Booster shots to be given after three months
Korea reduced the interval between vaccination and booster shots to three months for adults on Friday.
“A swift inoculation of vaccines is the government’s top priority,” Prime Minister Kim Boo-kyum said during a virus response meeting on Friday.
“Based on the opinions of experts," Kim said, "the government decided to reduce the vaccine interval so that anyone aged 18 or older can get a third shot three months after their primary vaccination.”
Authorities had already cut the interval to five months from the original six months for people between the ages of 18 to 59, and four months for people in their 60s or older.
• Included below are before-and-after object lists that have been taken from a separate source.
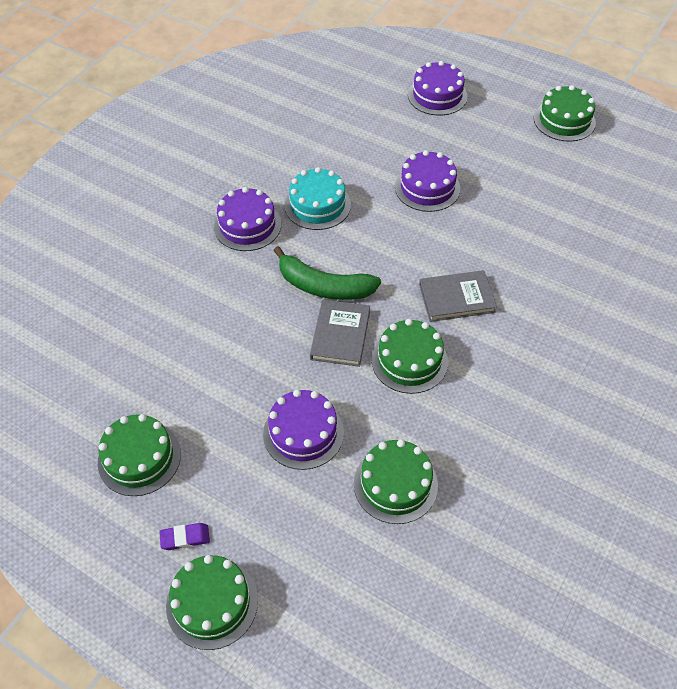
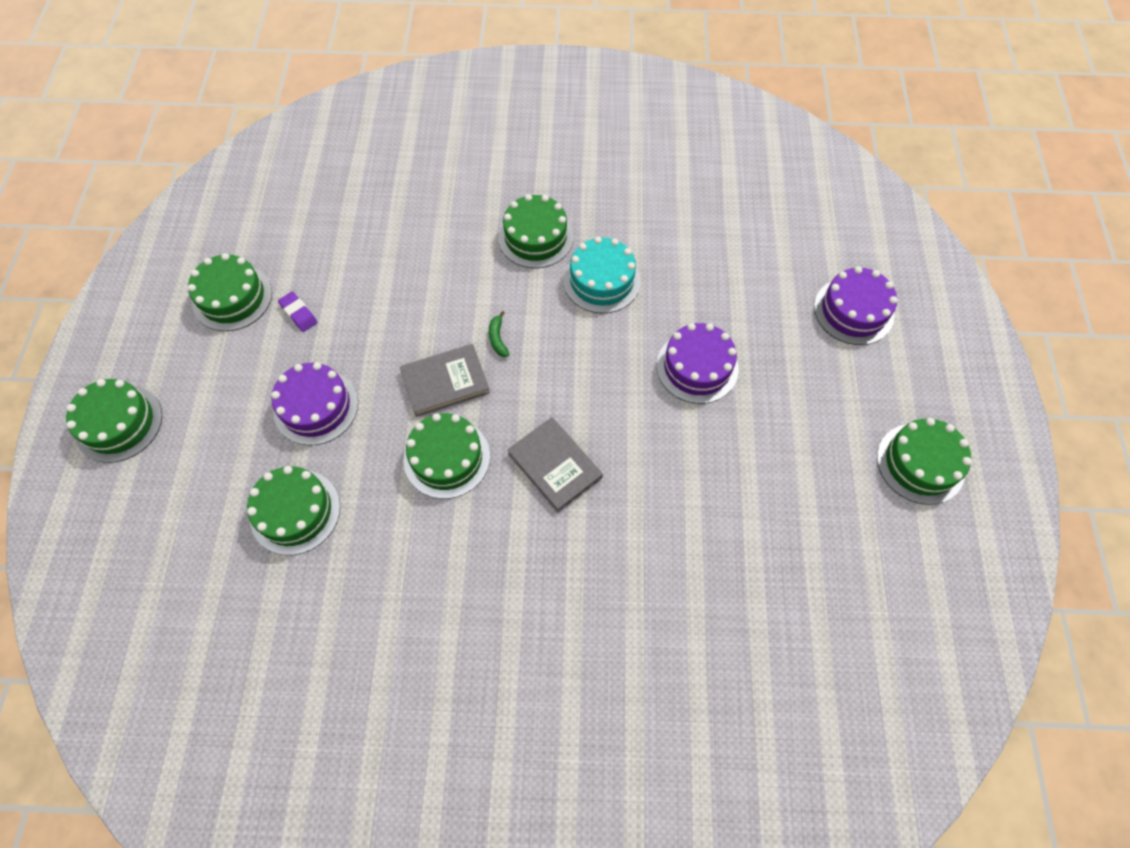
camera: 60 degrees right, 10 degrees up
purple eraser [159,523,210,550] -> purple eraser moved to [278,291,317,332]
purple cake [214,187,281,251] -> green cake [498,194,573,268]
green banana [273,246,381,300] -> green banana [489,311,509,357], size x0.40

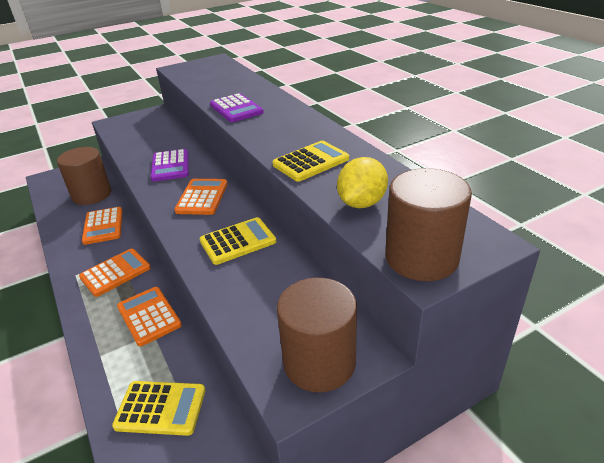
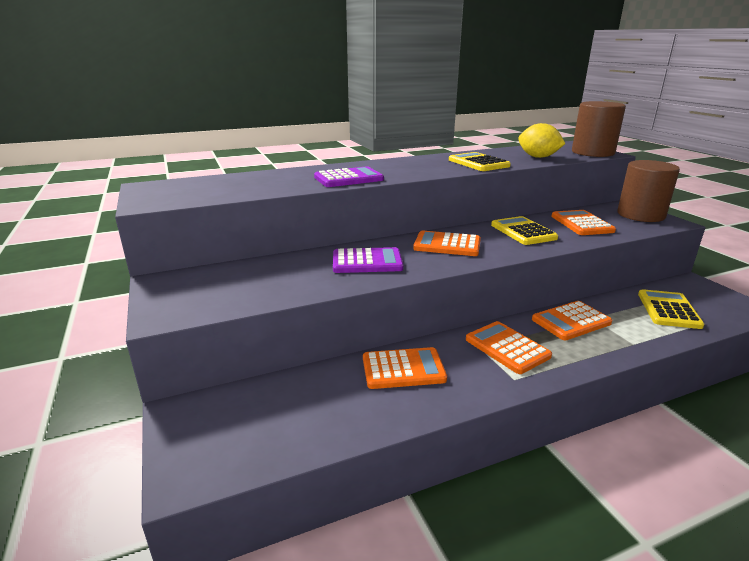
camera: 85 degrees left, 10 degrees down
brown cylinder [57,147,112,205] -> none
none -> orange calculator [551,210,616,235]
For all adults over the age of 17, the interval is now shortened to three months.
Reservations can be made starting Monday on the website (ncvr.kdca.go.kr), while inoculations will start from Wednesday.
Despite the interval being cut to three months, the expiration date for vaccine passes will be kept at six months.
“In order to give sufficient time to get a third dose for double-vaccinated people […] we won’t shorten the validity from 180 days,” said Lee Ki-il, first control officer for the Central Disaster and Safety Countermeasure Headquarters, during Friday’s briefing.
Two-dose vaccinations (or one dose for the Janssen vaccine) are currently valid for six months after the final jab, while the government is discussing the validity period for booster shots.
“We are [gathering] experts’ opinions on the assumption that a third inoculation will have a much stronger vaccine effectiveness,” Park Hyang, head of the Central Disaster Management Headquarters of the Ministry of Health and Welfare, told a briefing.
The decision came as Korea grapples with the worst wave of pandemic yet. The country's daily new Covid-19 infections exceeding 7,000 for the third straight day Friday, and cases of the more transmissible Omicron variant cases now total 63.
The Korea Disease Control and Prevention Agency (KDCA) said the country reported 7,022 new Covid-19 cases on Friday, of which all but 39 were locally transmitted. The country’s total virus caseload surpassed 500,000, coming to 503,606.
Fifty-three more people died of the virus, bringing the death toll to 4,130.
With the spread showing no signs of letup, the government warned that “extraordinary measures” could be implemented next week including a limit on social gatherings and operating hours of businesses.
“If it is deemed difficult to reverse the crisis situation our community is facing, the government will have no choice but to decide on extraordinary public health measures, including intensive distancing rules,” the prime minister said.
Citing rules prohibiting social gatherings of more than four people and 9 p.m. business curfews applied during the third wave of pandemic last winter, first control officer Lee hinted at similar distancing rules.
Lee, however, added, “We will make our utmost efforts to try to quell the virus spread and not have a lockdown.”